In der sorgenvollen Zeit der Ersten Republik kann Pfarrer Johann Scheck (1920 – 1934) mit großen finanziellen Anstrengungen ein neues Geläute anschaffen, und er lässt die schmucklose Kirchendecke im Stile jener Zeit mit al secco- Gemälden des Malers Hans Fischer ausschmücken, die in blau-orange- beige Tönen die Lehrtätigkeit des heiligen Paulus zeigen (überdeckt 1972).

 

Pfarrer Rudolf Waurisch (1934-1956), in der schwierigen Zeit der Parteienkämpfe, des Nationalsozialismus, des Zweiten Weltkriegs und der folgenden Zeit des Wiederaufbaues im Amt, muss 1943 bis 1945 die Bombardierung  Döblings und bei St. Paul die Zerstörung von Sakristei und Jugendheim erleben. Und ein Zweitesmal werden die Glocken von St. Paul in Kriegsgeräte umgeschmolzen. Doch 1948 gelingt ihm der Wiederaufbau und die erste Nachkriegs-Renovierung der Kirche.

 

Pfarrer Josef Hoffmeier (1956-1970) kann eine Kirchenheizung und neue Glocken anschaffen. 1958/59 entsteht das Pfarrheim rechts neben der Kirche, und in der neuen Wohnhausanlage Ecke Hofzeile / Vormosergasse kann Pfarrer Hoffmeier den „Paulussaal“ für pfarrliche Veranstaltungen und einen Kindergarten einrichten lassen. 1967 wird in der Kirche ein einfacher Holztisch als erster „Volksaltar“ nach den liturgischen Empfehlungen des Zweiten Vatikanischen Konzils aufgestellt.
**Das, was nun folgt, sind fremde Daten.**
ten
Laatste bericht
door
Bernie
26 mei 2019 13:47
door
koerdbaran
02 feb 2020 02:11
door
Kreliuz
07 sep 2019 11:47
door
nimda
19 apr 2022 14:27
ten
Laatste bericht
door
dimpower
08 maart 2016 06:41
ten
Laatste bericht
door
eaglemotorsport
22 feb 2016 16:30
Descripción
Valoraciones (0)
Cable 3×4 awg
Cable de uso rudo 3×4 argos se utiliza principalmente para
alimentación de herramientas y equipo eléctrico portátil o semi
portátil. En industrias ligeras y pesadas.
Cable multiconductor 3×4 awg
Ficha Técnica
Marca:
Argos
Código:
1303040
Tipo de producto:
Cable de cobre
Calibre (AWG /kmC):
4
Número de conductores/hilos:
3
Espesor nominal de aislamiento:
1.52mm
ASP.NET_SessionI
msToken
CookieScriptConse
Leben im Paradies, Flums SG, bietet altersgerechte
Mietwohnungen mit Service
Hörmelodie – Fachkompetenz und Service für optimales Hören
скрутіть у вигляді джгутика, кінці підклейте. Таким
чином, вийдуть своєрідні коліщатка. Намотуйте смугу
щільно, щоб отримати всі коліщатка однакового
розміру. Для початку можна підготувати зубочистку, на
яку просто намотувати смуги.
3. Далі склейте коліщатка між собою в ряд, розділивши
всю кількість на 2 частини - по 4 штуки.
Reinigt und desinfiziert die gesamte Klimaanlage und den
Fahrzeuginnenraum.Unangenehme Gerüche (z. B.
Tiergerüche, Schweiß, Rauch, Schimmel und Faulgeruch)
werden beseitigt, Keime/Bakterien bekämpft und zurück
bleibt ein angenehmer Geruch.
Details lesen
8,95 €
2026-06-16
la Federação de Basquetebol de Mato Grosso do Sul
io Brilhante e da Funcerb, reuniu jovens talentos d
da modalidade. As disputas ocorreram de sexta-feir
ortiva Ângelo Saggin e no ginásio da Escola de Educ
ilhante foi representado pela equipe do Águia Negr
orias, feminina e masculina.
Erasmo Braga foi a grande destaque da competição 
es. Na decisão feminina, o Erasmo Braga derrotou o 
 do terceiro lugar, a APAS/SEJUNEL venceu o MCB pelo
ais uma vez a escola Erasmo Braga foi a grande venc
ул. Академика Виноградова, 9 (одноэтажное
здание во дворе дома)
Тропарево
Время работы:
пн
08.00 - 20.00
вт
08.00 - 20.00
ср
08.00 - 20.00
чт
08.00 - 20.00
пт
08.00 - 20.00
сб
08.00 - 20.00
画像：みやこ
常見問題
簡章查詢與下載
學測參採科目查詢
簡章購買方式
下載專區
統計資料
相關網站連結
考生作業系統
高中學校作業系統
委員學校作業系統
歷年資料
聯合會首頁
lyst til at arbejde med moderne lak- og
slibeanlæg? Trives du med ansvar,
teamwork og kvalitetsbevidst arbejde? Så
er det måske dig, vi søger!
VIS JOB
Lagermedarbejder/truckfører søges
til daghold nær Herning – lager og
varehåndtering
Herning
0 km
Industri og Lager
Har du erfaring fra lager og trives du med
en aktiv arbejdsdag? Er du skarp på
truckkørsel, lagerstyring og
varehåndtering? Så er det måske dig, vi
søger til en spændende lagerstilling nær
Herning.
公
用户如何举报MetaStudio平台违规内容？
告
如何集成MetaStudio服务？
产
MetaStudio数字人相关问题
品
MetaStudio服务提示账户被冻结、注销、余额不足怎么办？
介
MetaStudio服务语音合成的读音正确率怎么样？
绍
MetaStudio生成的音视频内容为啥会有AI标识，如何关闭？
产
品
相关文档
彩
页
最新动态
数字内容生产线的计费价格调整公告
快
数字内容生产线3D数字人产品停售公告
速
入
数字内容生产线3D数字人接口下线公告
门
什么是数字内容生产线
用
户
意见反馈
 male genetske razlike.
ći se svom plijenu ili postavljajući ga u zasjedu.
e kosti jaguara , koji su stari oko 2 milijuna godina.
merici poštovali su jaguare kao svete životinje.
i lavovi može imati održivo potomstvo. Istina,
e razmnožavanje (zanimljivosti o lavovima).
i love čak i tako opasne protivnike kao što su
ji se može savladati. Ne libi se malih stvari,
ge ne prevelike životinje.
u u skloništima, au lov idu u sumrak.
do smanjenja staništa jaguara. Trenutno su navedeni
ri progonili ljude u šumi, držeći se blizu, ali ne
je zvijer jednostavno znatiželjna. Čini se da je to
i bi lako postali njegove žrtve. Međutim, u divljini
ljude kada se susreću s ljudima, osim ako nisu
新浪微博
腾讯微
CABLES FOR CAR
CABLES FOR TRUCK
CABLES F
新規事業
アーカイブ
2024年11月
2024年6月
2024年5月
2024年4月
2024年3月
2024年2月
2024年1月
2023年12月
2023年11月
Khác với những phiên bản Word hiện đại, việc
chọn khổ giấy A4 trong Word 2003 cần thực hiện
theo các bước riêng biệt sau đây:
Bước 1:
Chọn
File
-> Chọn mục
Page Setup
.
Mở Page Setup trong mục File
Geschichte der heutigen St. Paul-Kirche seit 1971

Als 1972 die Deckengemälde der Kirche durch ein leichtes Erdbeben Sprünge und Risse erleiden und herabzustürzen drohen, nimmt Pfarrer Hans Klinger (1971–2010) dies zum Anlass für eine Kirchenrenovierung. Dabei ließ er die Wände und die Decke  durch Weiß- Übermalung in den Zustand des frühen 19. Jahrhunderts zurückversetzen. Der provisorische hölzerne „Volksaltar“ wird durch einen Altar aus Stein ersetzt. Die bildmäßige Ausstattung der Kirche wird so verändert, dass eine sinngebende Steigerung für den Eintretenden entsteht, vom Eingang zum Hochaltar.

 

Die heute noch in Verwendung stehende Orgel auf dem erneuerten Musikchor kann 1978 in Betrieb genommen werden.

 

Die bis jetzt letzte Umgestaltung der Kirche findet 1988 auf Grund der Anregungen von Pfarrer Klinger statt. Der bisherige „Volksaltar“ wird durch einen neuen, quadratischen ersetzt und in der Kirchenmitte aufgestellt, um der die hl. Messe feiernden Gemeinde das Miterleben des Gottesdienstes von drei Seiten aus zu ermöglichen.

 

Hinter dem Altar entsteht eine „Sessio“ mit mittlerem, erhöhtem Priestersitz in der Art der frühchristlichen Kirchen. Die wohl interessanteste Erneuerung ist die Anlage eines  in den Boden eingelassenen Taufbeckens, gleich nach dem Kircheneingang.

 

Im Jahr 2019 lässt der Pfarrmoderator Walter Mick (2010-2020) eine neue Stiegenanlage am Haupteingang der Kirche bauen.

 

Bei der letzten Renovierung im Jahr 2023 wurden sowohl der Kirchturm als auch die Fassade erneuert.